[Saved data entries]
· · · · ·
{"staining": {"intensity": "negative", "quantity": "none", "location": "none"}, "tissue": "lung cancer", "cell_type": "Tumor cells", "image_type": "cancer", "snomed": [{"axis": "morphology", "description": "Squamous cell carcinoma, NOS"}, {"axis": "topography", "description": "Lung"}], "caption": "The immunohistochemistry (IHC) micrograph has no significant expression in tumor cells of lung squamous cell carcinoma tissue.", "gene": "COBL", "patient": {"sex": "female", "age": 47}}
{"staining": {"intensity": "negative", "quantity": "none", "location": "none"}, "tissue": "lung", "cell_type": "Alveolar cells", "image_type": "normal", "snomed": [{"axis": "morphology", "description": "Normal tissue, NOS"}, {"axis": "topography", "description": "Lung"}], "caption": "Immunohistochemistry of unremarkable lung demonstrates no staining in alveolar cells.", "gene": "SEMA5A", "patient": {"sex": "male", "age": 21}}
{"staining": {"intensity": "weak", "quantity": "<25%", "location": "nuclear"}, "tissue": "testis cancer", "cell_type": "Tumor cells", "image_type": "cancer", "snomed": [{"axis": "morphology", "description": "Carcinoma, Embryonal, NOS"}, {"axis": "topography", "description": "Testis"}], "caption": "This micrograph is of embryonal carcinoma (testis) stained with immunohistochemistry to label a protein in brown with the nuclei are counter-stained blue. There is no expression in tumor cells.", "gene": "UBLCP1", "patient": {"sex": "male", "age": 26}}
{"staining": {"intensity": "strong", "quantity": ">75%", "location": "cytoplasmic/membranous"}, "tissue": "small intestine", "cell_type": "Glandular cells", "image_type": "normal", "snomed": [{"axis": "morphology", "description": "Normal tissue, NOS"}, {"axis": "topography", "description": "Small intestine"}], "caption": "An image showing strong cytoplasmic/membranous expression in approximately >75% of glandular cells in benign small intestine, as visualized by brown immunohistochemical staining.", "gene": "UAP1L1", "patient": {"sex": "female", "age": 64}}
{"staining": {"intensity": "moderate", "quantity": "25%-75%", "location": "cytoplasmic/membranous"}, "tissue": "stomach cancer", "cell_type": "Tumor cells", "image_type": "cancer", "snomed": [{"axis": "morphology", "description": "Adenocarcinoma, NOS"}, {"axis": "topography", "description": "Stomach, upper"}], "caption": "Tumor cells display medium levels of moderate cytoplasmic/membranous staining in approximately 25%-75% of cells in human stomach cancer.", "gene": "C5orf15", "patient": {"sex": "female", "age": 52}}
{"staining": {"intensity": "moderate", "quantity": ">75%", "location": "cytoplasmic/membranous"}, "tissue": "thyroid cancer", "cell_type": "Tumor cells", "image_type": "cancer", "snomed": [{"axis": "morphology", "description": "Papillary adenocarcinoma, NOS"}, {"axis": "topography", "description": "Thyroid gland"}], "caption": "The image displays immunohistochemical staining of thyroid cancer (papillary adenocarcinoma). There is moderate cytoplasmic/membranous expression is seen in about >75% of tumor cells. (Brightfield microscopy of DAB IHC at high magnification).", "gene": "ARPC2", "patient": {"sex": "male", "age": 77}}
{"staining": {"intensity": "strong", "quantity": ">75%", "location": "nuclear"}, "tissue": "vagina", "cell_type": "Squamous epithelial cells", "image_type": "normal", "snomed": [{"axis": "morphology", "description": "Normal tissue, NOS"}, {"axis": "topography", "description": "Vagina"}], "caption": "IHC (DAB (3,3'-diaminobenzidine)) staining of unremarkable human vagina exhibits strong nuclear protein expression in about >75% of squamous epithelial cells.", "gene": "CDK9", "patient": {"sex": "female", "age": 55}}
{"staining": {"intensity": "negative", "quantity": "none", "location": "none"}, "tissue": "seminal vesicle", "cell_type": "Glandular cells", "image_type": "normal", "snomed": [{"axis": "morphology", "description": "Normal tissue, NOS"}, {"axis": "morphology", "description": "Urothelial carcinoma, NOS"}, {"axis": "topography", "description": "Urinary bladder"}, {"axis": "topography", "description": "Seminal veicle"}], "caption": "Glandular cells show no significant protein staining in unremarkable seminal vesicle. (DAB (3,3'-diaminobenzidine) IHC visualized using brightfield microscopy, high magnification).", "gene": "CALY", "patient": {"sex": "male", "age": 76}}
· · · · ·
### WHAT IS NEEDED
Please quote every record above exactly as it appears.

### EXERCISE ANSWER
{"staining": {"intensity": "negative", "quantity": "none", "location": "none"}, "tissue": "lung cancer", "cell_type": "Tumor cells", "image_type": "cancer", "snomed": [{"axis": "morphology", "description": "Squamous cell carcinoma, NOS"}, {"axis": "topography", "description": "Lung"}], "caption": "The immunohistochemistry (IHC) micrograph has no significant expression in tumor cells of lung squamous cell carcinoma tissue.", "gene": "COBL", "patient": {"sex": "female", "age": 47}}
{"staining": {"intensity": "negative", "quantity": "none", "location": "none"}, "tissue": "lung", "cell_type": "Alveolar cells", "image_type": "normal", "snomed": [{"axis": "morphology", "description": "Normal tissue, NOS"}, {"axis": "topography", "description": "Lung"}], "caption": "Immunohistochemistry of unremarkable lung demonstrates no staining in alveolar cells.", "gene": "SEMA5A", "patient": {"sex": "male", "age": 21}}
{"staining": {"intensity": "weak", "quantity": "<25%", "location": "nuclear"}, "tissue": "testis cancer", "cell_type": "Tumor cells", "image_type": "cancer", "snomed": [{"axis": "morphology", "description": "Carcinoma, Embryonal, NOS"}, {"axis": "topography", "description": "Testis"}], "caption": "This micrograph is of embryonal carcinoma (testis) stained with immunohistochemistry to label a protein in brown with the nuclei are counter-stained blue. There is no expression in tumor cells.", "gene": "UBLCP1", "patient": {"sex": "male", "age": 26}}
{"staining": {"intensity": "strong", "quantity": ">75%", "location": "cytoplasmic/membranous"}, "tissue": "small intestine", "cell_type": "Glandular cells", "image_type": "normal", "snomed": [{"axis": "morphology", "description": "Normal tissue, NOS"}, {"axis": "topography", "description": "Small intestine"}], "caption": "An image showing strong cytoplasmic/membranous expression in approximately >75% of glandular cells in benign small intestine, as visualized by brown immunohistochemical staining.", "gene": "UAP1L1", "patient": {"sex": "female", "age": 64}}
{"staining": {"intensity": "moderate", "quantity": "25%-75%", "location": "cytoplasmic/membranous"}, "tissue": "stomach cancer", "cell_type": "Tumor cells", "image_type": "cancer", "snomed": [{"axis": "morphology", "description": "Adenocarcinoma, NOS"}, {"axis": "topography", "description": "Stomach, upper"}], "caption": "Tumor cells display medium levels of moderate cytoplasmic/membranous staining in approximately 25%-75% of cells in human stomach cancer.", "gene": "C5orf15", "patient": {"sex": "female", "age": 52}}
{"staining": {"intensity": "moderate", "quantity": ">75%", "location": "cytoplasmic/membranous"}, "tissue": "thyroid cancer", "cell_type": "Tumor cells", "image_type": "cancer", "snomed": [{"axis": "morphology", "description": "Papillary adenocarcinoma, NOS"}, {"axis": "topography", "description": "Thyroid gland"}], "caption": "The image displays immunohistochemical staining of thyroid cancer (papillary adenocarcinoma). There is moderate cytoplasmic/membranous expression is seen in about >75% of tumor cells. (Brightfield microscopy of DAB IHC at high magnification).", "gene": "ARPC2", "patient": {"sex": "male", "age": 77}}
{"staining": {"intensity": "strong", "quantity": ">75%", "location": "nuclear"}, "tissue": "vagina", "cell_type": "Squamous epithelial cells", "image_type": "normal", "snomed": [{"axis": "morphology", "description": "Normal tissue, NOS"}, {"axis": "topography", "description": "Vagina"}], "caption": "IHC (DAB (3,3'-diaminobenzidine)) staining of unremarkable human vagina exhibits strong nuclear protein expression in about >75% of squamous epithelial cells.", "gene": "CDK9", "patient": {"sex": "female", "age": 55}}
{"staining": {"intensity": "negative", "quantity": "none", "location": "none"}, "tissue": "seminal vesicle", "cell_type": "Glandular cells", "image_type": "normal", "snomed": [{"axis": "morphology", "description": "Normal tissue, NOS"}, {"axis": "morphology", "description": "Urothelial carcinoma, NOS"}, {"axis": "topography", "description": "Urinary bladder"}, {"axis": "topography", "description": "Seminal veicle"}], "caption": "Glandular cells show no significant protein staining in unremarkable seminal vesicle. (DAB (3,3'-diaminobenzidine) IHC visualized using brightfield microscopy, high magnification).", "gene": "CALY", "patient": {"sex": "male", "age": 76}}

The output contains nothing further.